Therefore, they do not believe the miracles. The Bible is not reliable. They question the miracle of the Incarnation.

The true naturalistic cynic is baffled that the orthodox Christian faith still exists. Nicholas Kristof, writing in the August 15, 2003 New York Times, used a report of Americans' increasing belief (83 percent) in the Virgin Birth as evidence of declining intellectualism. He wrote: "The faith in the Virgin Birth reflects the way American Christianity is becoming less intellectual and more mystical over time."

The issue is whether or not the Bible is reliable. The issue is whether or not Jesus is God Incarnate, not just a wonderful, ethical man who was in some way adopted by God to be His prime example of how good, self-sacrificing and ethical a human being could be. The issue is whether or not miracles really happen.

The bottom line is that the Bible says the God of all creation broke into human history in a supernatural way in the person of Jesus Christ. Jesus Christ is God Incarnate. The preexistent God took human form, conceived in the womb of the Virgin Mary by the Holy Spirit. This is just one of many miracles in the Bible.

To deny it is to declare that Jesus was a bastard child of a promiscuous Jewish teenager from Nazareth who, according to her culture, should have been stoned to death for her behavior. Or, at the best, Jesus was the love child of an engaged couple who lied to cover up their activities, coming up with a fantastic story of angel annunciations and a virgin birth. Or, it happened just the way the Bible says it happened.

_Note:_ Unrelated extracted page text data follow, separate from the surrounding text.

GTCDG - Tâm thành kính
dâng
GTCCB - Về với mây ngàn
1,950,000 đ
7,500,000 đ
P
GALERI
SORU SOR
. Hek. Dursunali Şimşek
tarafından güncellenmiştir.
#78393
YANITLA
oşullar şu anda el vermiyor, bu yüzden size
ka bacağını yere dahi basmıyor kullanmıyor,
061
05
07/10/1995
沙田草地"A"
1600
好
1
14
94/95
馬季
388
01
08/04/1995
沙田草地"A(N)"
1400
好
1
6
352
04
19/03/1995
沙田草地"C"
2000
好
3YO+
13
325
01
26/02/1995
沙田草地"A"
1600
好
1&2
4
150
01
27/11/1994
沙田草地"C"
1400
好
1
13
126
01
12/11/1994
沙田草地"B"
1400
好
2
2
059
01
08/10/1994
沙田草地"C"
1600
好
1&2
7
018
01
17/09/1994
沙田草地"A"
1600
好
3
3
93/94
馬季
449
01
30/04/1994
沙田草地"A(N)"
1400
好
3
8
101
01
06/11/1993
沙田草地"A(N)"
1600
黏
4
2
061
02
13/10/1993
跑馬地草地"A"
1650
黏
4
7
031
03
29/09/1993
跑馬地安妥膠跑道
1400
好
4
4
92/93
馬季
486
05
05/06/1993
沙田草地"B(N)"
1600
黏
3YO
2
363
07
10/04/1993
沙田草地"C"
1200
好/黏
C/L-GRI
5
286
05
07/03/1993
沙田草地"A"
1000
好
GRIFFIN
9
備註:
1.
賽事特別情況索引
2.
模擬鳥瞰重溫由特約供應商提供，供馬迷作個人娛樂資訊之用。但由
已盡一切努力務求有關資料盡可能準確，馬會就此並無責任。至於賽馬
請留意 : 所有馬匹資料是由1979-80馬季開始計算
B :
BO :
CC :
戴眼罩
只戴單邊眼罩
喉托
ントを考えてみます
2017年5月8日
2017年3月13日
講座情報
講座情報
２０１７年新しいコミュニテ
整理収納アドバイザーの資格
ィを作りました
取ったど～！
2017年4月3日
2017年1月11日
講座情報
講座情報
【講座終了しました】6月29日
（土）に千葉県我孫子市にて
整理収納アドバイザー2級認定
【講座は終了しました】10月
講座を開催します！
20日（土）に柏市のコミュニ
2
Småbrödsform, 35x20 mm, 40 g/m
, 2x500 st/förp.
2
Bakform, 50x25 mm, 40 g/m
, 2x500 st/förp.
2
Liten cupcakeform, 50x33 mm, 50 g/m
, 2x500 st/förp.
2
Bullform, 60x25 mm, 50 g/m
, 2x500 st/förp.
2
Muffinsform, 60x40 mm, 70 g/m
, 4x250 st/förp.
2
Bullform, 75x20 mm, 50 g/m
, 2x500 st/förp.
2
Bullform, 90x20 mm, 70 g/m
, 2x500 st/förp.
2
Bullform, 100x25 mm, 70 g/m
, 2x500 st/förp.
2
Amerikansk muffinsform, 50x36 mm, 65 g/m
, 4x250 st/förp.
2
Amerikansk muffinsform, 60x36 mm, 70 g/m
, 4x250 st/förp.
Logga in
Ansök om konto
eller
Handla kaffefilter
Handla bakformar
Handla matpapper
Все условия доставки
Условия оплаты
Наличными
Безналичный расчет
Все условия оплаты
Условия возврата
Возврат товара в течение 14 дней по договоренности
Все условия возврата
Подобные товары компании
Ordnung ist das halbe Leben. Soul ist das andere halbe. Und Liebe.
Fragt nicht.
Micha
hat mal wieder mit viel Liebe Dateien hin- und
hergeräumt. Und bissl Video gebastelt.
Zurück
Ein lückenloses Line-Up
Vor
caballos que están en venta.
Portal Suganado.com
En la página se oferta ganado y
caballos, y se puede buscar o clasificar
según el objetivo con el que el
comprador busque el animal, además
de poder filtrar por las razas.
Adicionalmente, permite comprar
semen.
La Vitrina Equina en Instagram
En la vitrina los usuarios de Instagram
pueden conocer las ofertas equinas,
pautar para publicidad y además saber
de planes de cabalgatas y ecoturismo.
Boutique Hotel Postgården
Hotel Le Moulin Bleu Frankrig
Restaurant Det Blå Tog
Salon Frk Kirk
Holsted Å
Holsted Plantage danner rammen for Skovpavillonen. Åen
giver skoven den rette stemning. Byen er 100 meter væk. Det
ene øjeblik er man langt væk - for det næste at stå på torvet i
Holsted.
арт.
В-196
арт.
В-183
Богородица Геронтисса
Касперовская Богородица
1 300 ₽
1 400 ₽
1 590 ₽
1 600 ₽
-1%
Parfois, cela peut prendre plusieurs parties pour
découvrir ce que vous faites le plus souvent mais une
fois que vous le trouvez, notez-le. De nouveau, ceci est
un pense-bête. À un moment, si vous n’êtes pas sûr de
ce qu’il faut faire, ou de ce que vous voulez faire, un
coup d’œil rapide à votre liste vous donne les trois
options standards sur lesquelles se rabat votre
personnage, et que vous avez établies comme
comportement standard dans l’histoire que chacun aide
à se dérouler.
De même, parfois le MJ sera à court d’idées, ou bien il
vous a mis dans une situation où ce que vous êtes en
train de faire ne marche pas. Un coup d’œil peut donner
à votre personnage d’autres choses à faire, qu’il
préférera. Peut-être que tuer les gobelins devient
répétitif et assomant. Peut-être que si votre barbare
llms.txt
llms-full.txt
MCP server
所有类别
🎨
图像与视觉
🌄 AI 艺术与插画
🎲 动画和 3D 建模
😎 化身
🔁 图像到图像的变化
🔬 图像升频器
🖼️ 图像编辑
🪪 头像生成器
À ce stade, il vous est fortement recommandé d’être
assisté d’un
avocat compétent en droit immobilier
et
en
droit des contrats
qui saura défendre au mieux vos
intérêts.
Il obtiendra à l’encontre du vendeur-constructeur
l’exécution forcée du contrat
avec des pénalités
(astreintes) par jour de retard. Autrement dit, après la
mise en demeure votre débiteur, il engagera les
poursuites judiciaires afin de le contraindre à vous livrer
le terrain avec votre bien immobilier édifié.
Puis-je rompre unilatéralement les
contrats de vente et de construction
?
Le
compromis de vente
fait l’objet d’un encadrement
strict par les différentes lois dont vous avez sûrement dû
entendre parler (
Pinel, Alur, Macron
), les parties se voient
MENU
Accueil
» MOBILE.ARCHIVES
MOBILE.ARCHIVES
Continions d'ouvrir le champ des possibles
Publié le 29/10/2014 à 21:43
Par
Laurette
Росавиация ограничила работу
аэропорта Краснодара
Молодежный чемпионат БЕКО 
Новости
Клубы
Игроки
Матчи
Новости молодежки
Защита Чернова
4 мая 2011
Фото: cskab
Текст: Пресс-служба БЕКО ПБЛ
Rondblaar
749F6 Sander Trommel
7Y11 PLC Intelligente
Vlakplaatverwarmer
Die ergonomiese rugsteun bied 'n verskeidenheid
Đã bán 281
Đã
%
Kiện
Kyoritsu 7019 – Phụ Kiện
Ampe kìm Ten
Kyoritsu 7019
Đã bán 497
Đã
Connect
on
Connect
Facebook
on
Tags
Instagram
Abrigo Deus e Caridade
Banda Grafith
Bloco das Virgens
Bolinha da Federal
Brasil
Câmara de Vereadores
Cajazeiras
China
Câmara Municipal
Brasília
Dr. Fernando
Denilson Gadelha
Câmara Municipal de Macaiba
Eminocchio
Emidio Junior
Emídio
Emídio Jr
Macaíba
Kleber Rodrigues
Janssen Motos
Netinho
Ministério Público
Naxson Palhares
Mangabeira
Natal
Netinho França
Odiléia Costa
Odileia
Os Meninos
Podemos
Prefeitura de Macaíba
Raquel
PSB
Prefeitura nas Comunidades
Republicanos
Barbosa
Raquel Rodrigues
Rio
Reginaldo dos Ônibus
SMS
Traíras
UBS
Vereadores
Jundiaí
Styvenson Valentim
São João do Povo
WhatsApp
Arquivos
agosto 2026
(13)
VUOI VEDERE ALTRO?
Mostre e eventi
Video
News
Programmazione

Let me put it in the words of the late Clayton Bell, pastor of the Highland Park Presbyterian Church in Dallas, who writes in his book, Moorings in a World Adrift:

I believe in the virgin birth, not because I understand how it happened, but because I trust the witness of Matthew and Luke. I believe in the virgin birth because I find this consistent with believing in "God the Father almighty, Maker of heaven and earth." I find it easy to believe that the early church was so morally pure and so righteous in its teaching that it would not have perpetrated upon the world such a doctrine if it had not been true. I also believe in the virgin birth because I find it extremely difficult to believe the contrary ? that Mary was a morally loose woman and that Jesus was a bastard. I cannot believe that. In light of the life and ministry and teaching of Jesus Christ, and in what we know of the gospel record, I find it much easier to believe that Jesus was indeed "conceived by the Holy Ghost, born of the Virgin Mary."